Según los últimos datos disponibles en el portal de Transparencia de la Dirección General de Impuestos Internos (DGII), la flota  vehicular a diciembre de 2024 era de 6,194,052 unidades, de las cuales al menos el 62 % tenía más de una década de circulación.

Para contextualizar, al cierre de ese año, más de una cuarta parte (26.3 %) de los vehículos registrados databan del año 2000, es decir, se estima que existen al menos 1,631,006 unidades con más de 25 años de uso.

Diversas estimaciones y recomendaciones internacionales establecen que los vehículos con más de 10 años de uso pueden ser hasta 20 veces más contaminantes que los modelos más recientes.

A esto se suma la ausencia de programas efectivos para retirar del parque los vehículos más antiguos o incentivos para eliminar las denominadas chatarras.

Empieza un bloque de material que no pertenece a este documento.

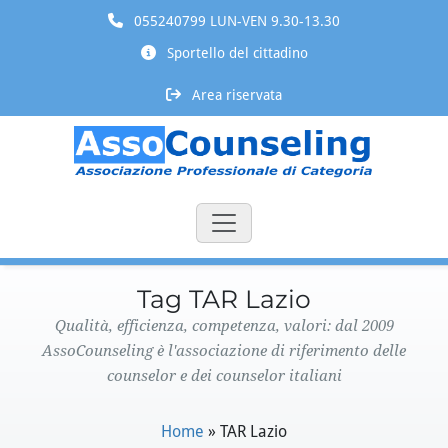
055240799 LUN-VEN 9.30-13.30
Sportello del cittadino
Area riservata
Tag TAR Lazio
Qualità, efficienza, competenza, valori: dal 2009
AssoCounseling è l'associazione di riferimento delle
counselor e dei counselor italiani
Home
»
TAR Lazio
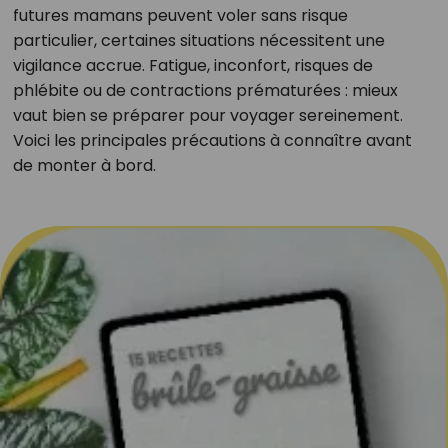
futures mamans peuvent voler sans risque
particulier, certaines situations nécessitent une
vigilance accrue. Fatigue, inconfort, risques de
phlébite ou de contractions prématurées : mieux
vaut bien se préparer pour voyager sereinement.
Voici les principales précautions à connaître avant
de monter à bord.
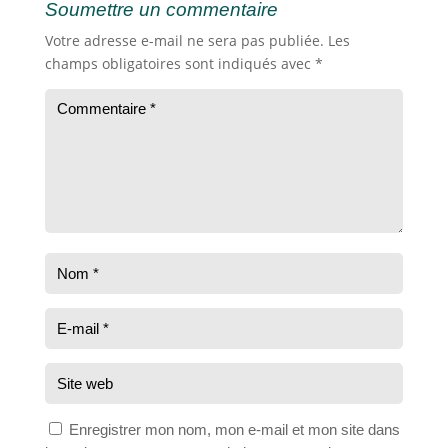
Soumettre un commentaire
Votre adresse e-mail ne sera pas publiée.
Les
champs obligatoires sont indiqués avec
*
Enregistrer mon nom, mon e-mail et mon site dans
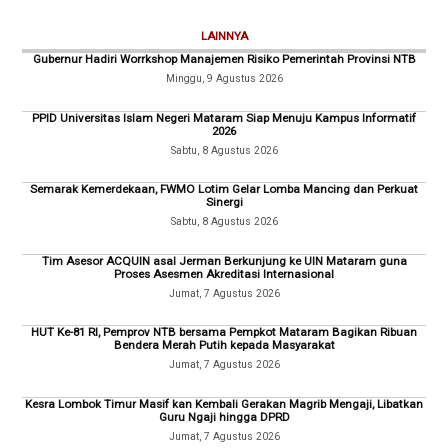
LAINNYA
Gubernur Hadiri Worrkshop Manajemen Risiko Pemerintah Provinsi NTB
Minggu, 9 Agustus 2026
PPID Universitas Islam Negeri Mataram Siap Menuju Kampus Informatif
2026
Sabtu, 8 Agustus 2026
Semarak Kemerdekaan, FWMO Lotim Gelar Lomba Mancing dan Perkuat
Sinergi
Sabtu, 8 Agustus 2026
Tim Asesor ACQUIN asal Jerman Berkunjung ke UIN Mataram guna
Proses Asesmen Akreditasi Internasional
Jumat, 7 Agustus 2026
HUT Ke-81 RI, Pemprov NTB bersama Pempkot Mataram Bagikan Ribuan
Bendera Merah Putih kepada Masyarakat
Jumat, 7 Agustus 2026
Kesra Lombok Timur Masif kan Kembali Gerakan Magrib Mengaji, Libatkan
Guru Ngaji hingga DPRD
Jumat, 7 Agustus 2026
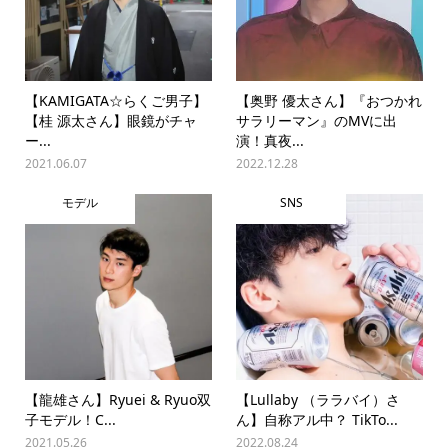
【KAMIGATA☆らくご男子】
【奥野 優太さん】『おつかれ
【桂 源太さん】眼鏡がチャ
サラリーマン』のMVに出
ー...
演！真夜...
2021.06.07
2022.12.28
モデル
SNS
【龍雄さん】Ryuei & Ryuo双
【Lullaby （ララバイ）さ
子モデル！C...
ん】自称アル中？ TikTo...
2021.05.26
2022.08.24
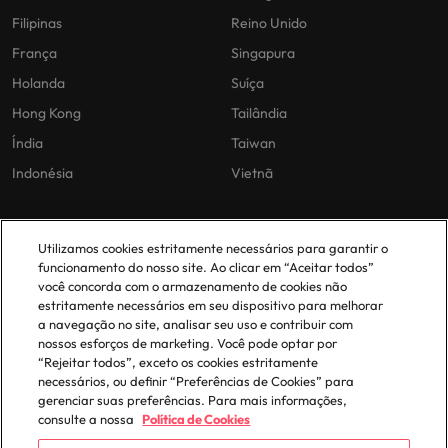
Filipinas
Reino Unido
França
Singapura
Holanda
Suíça
Hong Kong
Tailândia
Índia
Taiwan
Indonésia
Vietnã
As nossas políticas
O nosso escritório em
Utilizamos cookies estritamente necessários para garantir o
Portugal
funcionamento do nosso site. Ao clicar em “Aceitar todos”
Politica Privacidade
você concorda com o armazenamento de cookies não
estritamente necessários em seu dispositivo para melhorar
Lisboa
Politica de cookies
a navegação no site, analisar seu uso e contribuir com
Política de Biblioteca
nossos esforços de marketing. Você pode optar por
“Rejeitar todos”, exceto os cookies estritamente
Politica de escravidão moderna
necessários, ou definir “Preferências de Cookies” para
gerenciar suas preferências. Para mais informações,
consulte a nossa
Política de Cookies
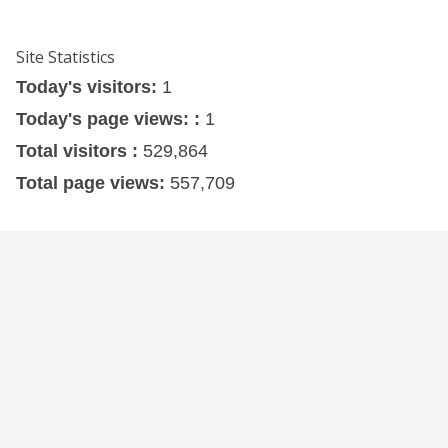
Site Statistics
Today's visitors:
1
Today's page views: :
1
Total visitors :
529,864
Total page views:
557,709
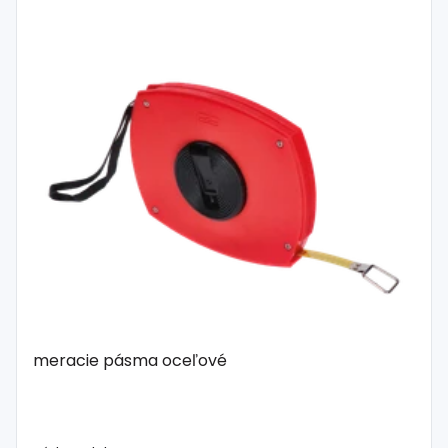
meracie pásma oceľové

Si se consideran las unidades fabricadas a partir del 2000 y hasta el 2020 se estima que representan más del 78.7 % del parque vehicular dominicano.

Entre antiguos modernos

La República Dominicana presenta una compleja dualidad: convive una alta presencia de vehículos antiguos con una significativa participación de unidades modernas.

Aunque existe una brecha considerable entre esos segmentos, los datos muestran que los vehículos más nuevos, fabricados entre 2021 y 2024, son los que tenían mayor presencia hasta ese corte estadístico.